Het hof ziet echter in hetgeen omtrent de persoonlijke omstandigheden van de verdachte ter terechtzitting is gebleken geen aanleiding om artikel 9a van het Wetboek van Strafrecht toe te passen. De verdachte heeft verklaard dat haar man vijf dagen per week werkt. Het hof overweegt dat de verdachte in overleg met de reclassering haar werkstraf kan uitvoeren op momenten dat haar man niet werkt.
Het hof heeft in hoger beroep de op te leggen straf bepaald op grond van de ernst van het feit en de omstandigheden waaronder dit is begaan en gelet op de persoon van de verdachte.
Het hof heeft daarbij in het bijzonder het volgende in beschouwing genomen.
De verdachte heeft zich samen met een vriendin schuldig gemaakt aan openlijke geweldpleging jegens het slachtoffer. Zij hebben tot twee keer toe de confrontatie met het slachtoffer gezocht voor en in het trappenhuis van de woning waarin het slachtoffer verbleef. Het slachtoffer is met kracht aan de kleding, het lichaam en hoofdharen getrokken. Voorts is zij geduwd, heeft zij stompen tegen het gezicht en de nek gekregen en is zij van de trap getrokken. Door haar gewelddadige optreden heeft de verdachte gevoelens van angst en onveiligheid versterkt bij het slachtoffer en mensen in de woonomgeving. Het hof rekent dit de verdachte aan.
Gelet op de straftoemeting in vergelijkbare zaken (LOVS) is voor de onderhavige feiten in beginsel een onvoorwaardelijke gevangenisstraf geïndiceerd. Het hof zal echter rekening houden met de omstandigheden van het geval en het feit dat de verdachte inmiddels haar spijt heeft betuigd aan het slachtoffer. Anderzijds heeft de verdachte blijk gegeven van een beperkt inzicht in de ernst van haar handelen en ook in hoger beroep heeft zij het voorval in zekere zin gebagatelliseerd. Daarom acht het hof het raadzaam een deels voorwaardelijke taakstraf van na te melden duur op te leggen.

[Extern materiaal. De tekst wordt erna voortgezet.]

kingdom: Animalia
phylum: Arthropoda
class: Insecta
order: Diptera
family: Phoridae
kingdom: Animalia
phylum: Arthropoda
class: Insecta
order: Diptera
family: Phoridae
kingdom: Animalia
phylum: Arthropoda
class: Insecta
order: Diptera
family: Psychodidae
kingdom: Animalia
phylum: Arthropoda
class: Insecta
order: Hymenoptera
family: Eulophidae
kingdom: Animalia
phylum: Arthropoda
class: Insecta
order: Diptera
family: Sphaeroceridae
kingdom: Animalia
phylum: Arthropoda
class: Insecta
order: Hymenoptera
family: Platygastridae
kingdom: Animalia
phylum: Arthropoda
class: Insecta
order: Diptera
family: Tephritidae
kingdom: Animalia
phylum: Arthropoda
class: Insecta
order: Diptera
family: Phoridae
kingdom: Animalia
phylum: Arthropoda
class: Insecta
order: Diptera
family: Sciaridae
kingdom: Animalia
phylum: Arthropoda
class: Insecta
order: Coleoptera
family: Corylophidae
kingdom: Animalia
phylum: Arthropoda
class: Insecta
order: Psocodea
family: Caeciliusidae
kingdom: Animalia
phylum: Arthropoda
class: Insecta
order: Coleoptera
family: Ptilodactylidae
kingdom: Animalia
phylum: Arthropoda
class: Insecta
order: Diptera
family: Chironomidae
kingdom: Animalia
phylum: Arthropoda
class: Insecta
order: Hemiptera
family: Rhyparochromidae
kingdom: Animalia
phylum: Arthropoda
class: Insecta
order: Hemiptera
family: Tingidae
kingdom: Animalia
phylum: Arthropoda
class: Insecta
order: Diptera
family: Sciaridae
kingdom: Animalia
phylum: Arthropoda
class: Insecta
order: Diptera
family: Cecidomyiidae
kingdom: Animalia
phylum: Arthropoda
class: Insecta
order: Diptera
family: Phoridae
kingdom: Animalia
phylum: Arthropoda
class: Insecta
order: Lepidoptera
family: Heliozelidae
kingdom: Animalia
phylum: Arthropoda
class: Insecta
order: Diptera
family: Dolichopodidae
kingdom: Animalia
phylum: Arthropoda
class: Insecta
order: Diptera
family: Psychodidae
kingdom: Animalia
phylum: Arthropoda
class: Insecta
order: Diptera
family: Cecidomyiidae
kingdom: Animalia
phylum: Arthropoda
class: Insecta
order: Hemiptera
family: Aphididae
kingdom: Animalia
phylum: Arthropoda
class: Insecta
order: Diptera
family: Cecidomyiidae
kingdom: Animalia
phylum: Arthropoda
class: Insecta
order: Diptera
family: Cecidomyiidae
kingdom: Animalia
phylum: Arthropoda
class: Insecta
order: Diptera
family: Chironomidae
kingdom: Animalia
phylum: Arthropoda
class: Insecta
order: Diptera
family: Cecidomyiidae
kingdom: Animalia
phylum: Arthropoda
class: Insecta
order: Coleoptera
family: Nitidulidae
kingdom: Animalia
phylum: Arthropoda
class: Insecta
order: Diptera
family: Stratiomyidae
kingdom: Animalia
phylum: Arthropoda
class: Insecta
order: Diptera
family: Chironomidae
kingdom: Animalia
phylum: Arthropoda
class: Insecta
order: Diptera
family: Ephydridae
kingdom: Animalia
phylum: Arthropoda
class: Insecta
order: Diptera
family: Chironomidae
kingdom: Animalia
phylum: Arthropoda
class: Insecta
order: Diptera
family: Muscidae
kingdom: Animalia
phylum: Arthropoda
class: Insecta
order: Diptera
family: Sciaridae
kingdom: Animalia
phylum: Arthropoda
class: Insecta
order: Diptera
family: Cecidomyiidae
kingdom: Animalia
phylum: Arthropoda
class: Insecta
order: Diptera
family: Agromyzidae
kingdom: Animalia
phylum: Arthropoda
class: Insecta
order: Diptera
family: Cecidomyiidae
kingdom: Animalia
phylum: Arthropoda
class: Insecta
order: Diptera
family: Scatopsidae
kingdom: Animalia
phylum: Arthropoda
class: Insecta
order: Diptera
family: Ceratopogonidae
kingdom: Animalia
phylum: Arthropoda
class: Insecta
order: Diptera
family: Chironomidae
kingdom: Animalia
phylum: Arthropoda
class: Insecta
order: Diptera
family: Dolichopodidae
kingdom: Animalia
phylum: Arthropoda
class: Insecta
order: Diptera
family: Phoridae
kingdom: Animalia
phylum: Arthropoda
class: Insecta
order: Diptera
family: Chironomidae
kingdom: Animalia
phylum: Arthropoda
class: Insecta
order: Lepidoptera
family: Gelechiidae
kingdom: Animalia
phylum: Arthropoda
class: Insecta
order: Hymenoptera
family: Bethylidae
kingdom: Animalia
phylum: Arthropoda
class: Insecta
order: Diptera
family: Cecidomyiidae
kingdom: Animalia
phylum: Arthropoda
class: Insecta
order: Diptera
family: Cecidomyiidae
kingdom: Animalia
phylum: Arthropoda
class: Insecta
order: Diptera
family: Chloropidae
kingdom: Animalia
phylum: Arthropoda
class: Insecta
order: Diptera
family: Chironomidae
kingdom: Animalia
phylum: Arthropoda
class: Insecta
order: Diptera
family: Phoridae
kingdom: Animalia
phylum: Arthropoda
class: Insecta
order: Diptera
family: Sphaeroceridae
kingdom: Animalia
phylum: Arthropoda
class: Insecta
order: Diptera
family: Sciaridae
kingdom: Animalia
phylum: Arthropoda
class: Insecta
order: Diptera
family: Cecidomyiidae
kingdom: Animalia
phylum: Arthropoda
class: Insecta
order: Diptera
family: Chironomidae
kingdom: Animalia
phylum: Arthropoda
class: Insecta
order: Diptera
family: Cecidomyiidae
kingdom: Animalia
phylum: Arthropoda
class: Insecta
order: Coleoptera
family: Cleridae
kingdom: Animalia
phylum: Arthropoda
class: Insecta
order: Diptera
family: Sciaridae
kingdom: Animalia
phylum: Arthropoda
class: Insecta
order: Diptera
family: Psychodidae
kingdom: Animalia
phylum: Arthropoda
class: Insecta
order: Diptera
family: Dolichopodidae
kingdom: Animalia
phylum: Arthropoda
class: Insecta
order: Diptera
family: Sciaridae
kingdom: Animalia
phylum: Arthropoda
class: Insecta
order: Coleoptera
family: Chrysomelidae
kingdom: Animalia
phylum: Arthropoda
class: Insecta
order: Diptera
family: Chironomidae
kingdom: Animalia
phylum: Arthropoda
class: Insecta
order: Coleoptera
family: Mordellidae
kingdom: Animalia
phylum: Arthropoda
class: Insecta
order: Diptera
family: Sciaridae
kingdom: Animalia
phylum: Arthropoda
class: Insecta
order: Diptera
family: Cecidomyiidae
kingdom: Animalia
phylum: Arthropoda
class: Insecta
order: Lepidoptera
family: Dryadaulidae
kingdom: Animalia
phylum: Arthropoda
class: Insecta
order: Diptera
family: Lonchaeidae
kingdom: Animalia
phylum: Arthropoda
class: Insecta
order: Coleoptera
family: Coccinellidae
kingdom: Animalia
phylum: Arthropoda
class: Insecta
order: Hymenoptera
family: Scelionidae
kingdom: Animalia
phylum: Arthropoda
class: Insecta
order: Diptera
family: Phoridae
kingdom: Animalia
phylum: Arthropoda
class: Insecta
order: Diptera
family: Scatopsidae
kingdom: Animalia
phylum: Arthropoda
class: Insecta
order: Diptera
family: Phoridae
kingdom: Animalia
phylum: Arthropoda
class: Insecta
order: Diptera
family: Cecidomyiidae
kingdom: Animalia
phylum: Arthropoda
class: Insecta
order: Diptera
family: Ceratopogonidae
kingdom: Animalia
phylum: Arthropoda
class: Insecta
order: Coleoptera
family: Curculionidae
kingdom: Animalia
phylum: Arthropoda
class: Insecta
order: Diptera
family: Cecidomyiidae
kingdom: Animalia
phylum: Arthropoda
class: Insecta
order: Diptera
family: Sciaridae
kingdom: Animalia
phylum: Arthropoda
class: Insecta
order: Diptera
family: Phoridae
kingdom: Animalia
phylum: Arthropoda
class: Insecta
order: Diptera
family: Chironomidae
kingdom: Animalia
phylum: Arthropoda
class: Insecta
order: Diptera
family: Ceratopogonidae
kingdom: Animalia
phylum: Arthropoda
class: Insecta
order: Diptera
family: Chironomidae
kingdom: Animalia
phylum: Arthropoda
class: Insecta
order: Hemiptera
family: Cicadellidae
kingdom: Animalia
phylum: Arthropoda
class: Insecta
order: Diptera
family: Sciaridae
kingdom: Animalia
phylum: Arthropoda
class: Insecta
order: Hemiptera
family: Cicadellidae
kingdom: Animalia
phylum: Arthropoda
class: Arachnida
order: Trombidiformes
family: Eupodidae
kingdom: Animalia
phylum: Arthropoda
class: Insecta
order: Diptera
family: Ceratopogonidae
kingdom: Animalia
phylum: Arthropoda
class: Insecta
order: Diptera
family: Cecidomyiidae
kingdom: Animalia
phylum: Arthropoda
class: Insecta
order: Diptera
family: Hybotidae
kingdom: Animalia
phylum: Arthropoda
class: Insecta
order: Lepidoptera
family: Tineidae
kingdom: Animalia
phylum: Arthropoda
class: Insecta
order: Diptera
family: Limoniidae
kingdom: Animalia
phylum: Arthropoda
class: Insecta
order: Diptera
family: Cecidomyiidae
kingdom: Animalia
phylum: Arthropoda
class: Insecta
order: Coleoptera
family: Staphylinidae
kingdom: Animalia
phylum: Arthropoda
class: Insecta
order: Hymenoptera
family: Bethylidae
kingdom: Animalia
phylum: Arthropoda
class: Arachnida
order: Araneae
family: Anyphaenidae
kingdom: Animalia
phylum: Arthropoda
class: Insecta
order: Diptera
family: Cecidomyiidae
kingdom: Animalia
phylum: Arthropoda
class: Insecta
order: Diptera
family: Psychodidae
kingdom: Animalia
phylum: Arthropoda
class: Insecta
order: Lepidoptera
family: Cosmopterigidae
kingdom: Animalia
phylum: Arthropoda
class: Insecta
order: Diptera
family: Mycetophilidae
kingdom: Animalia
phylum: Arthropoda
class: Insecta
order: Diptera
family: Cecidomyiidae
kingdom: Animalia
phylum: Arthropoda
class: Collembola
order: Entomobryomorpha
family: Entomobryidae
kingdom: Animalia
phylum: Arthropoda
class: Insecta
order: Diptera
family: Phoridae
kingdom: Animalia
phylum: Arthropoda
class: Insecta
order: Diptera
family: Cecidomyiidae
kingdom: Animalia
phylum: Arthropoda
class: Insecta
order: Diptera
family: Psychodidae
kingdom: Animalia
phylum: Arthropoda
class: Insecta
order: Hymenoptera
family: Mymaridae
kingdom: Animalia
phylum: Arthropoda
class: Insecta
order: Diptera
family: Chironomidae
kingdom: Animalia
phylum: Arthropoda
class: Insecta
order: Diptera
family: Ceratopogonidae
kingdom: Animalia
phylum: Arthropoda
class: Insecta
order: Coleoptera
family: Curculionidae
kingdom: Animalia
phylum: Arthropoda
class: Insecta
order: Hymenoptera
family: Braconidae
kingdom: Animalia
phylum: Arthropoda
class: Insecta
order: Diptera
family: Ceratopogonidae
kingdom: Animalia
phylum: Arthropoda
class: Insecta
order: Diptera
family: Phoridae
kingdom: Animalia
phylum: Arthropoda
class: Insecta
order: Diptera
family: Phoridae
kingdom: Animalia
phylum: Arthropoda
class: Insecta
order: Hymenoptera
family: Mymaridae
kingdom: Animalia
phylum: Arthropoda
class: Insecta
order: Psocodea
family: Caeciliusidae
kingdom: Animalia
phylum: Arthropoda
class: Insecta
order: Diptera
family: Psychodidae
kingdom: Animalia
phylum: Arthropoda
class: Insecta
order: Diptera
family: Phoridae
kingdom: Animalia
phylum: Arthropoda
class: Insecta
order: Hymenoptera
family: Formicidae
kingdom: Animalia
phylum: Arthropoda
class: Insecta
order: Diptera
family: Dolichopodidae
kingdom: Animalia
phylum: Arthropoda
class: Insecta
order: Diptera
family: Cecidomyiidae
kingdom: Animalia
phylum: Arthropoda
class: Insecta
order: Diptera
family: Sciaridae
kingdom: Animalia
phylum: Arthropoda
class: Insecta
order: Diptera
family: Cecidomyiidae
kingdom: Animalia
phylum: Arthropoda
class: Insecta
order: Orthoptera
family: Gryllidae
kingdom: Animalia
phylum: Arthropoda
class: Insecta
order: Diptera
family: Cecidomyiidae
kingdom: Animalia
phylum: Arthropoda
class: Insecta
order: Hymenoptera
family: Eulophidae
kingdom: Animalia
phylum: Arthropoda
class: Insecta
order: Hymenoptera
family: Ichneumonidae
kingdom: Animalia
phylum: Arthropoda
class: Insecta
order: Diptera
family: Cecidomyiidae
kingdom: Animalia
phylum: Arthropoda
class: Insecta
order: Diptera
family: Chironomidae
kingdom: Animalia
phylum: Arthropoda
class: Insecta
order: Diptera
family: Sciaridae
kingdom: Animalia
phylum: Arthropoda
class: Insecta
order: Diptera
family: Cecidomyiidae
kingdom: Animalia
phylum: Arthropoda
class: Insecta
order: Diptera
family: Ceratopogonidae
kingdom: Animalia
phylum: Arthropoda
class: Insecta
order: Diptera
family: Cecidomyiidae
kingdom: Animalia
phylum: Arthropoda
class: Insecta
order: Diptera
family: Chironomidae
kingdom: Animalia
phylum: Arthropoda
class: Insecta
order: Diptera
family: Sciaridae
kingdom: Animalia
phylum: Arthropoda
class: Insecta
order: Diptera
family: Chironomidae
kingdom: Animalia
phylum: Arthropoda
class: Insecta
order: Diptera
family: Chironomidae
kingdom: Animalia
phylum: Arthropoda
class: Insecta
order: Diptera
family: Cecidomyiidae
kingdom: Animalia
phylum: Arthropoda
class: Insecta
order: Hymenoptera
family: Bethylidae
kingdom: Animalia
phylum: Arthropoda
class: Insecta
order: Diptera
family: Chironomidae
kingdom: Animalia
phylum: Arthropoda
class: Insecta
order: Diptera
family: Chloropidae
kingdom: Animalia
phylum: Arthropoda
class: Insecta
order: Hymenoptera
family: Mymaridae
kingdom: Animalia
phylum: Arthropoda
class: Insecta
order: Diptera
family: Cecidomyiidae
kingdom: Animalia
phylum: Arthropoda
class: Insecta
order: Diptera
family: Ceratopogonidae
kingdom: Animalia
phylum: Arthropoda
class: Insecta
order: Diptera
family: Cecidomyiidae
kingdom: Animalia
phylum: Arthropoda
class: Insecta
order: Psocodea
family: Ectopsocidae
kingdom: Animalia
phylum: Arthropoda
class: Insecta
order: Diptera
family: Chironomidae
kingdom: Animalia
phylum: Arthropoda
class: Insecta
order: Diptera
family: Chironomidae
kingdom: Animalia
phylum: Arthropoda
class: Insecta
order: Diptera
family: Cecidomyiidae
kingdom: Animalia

Toepasselijke wettelijke voorschriften

De op te leggen straf is gegrond op de artikelen 14a, 14b, 14c, 22c, 22d, 57 en 141 van het Wetboek van Strafrecht.
Deze wettelijke voorschriften worden toegepast zoals geldend ten tijde van het bewezen verklaarde.

BESLISSING

Het hof:
Vernietigt het vonnis waarvan beroep ten aanzien van de strafoplegging en doet in zoverre opnieuw recht.
Veroordeelt de verdachte tot een
taakstrafvoor de duur van
100 (honderd) uren, indien niet naar behoren verricht te vervangen door
50 (vijftig) dagen hechtenis.
Bepaalt dat een gedeelte van de taakstraf, groot
50 (vijftig) uren, indien niet naar behoren verricht te vervangen door
25 (vijfentwintig) dagenhechtenis, niet ten uitvoer zal worden gelegd, tenzij de rechter anders mocht gelasten omdat de verdachte zich voor het einde van de proeftijd van
2 (twee) jarenaan een strafbaar feit heeft schuldig gemaakt.
Beveelt dat de tijd die door de verdachte vóór de tenuitvoerlegging van deze uitspraak in enige in artikel 27, eerste lid, of artikel 27a van het Wetboek van Strafrecht bedoelde vorm van voorarrest is doorgebracht, bij de uitvoering van de opgelegde taakstraf in mindering zal worden gebracht, volgens de maatstaf van twee uren taakstraf per in voorarrest doorgebrachte dag, voor zover die tijd niet reeds op een andere straf in mindering is gebracht.
Bevestigt het vonnis waarvan beroep voor het overige.
Dit arrest is gewezen door de meervoudige strafkamer van het gerechtshof Amsterdam, waarin zitting hadden mr. A.P.M. van Rijn, mr. J.D.L. Nuis en mr. J.W.H.G. Loyson, in tegenwoordigheid van mr. M. Helmers, griffier, en is uitgesproken op de openbare terechtzitting van dit gerechtshof van 5 april 2016.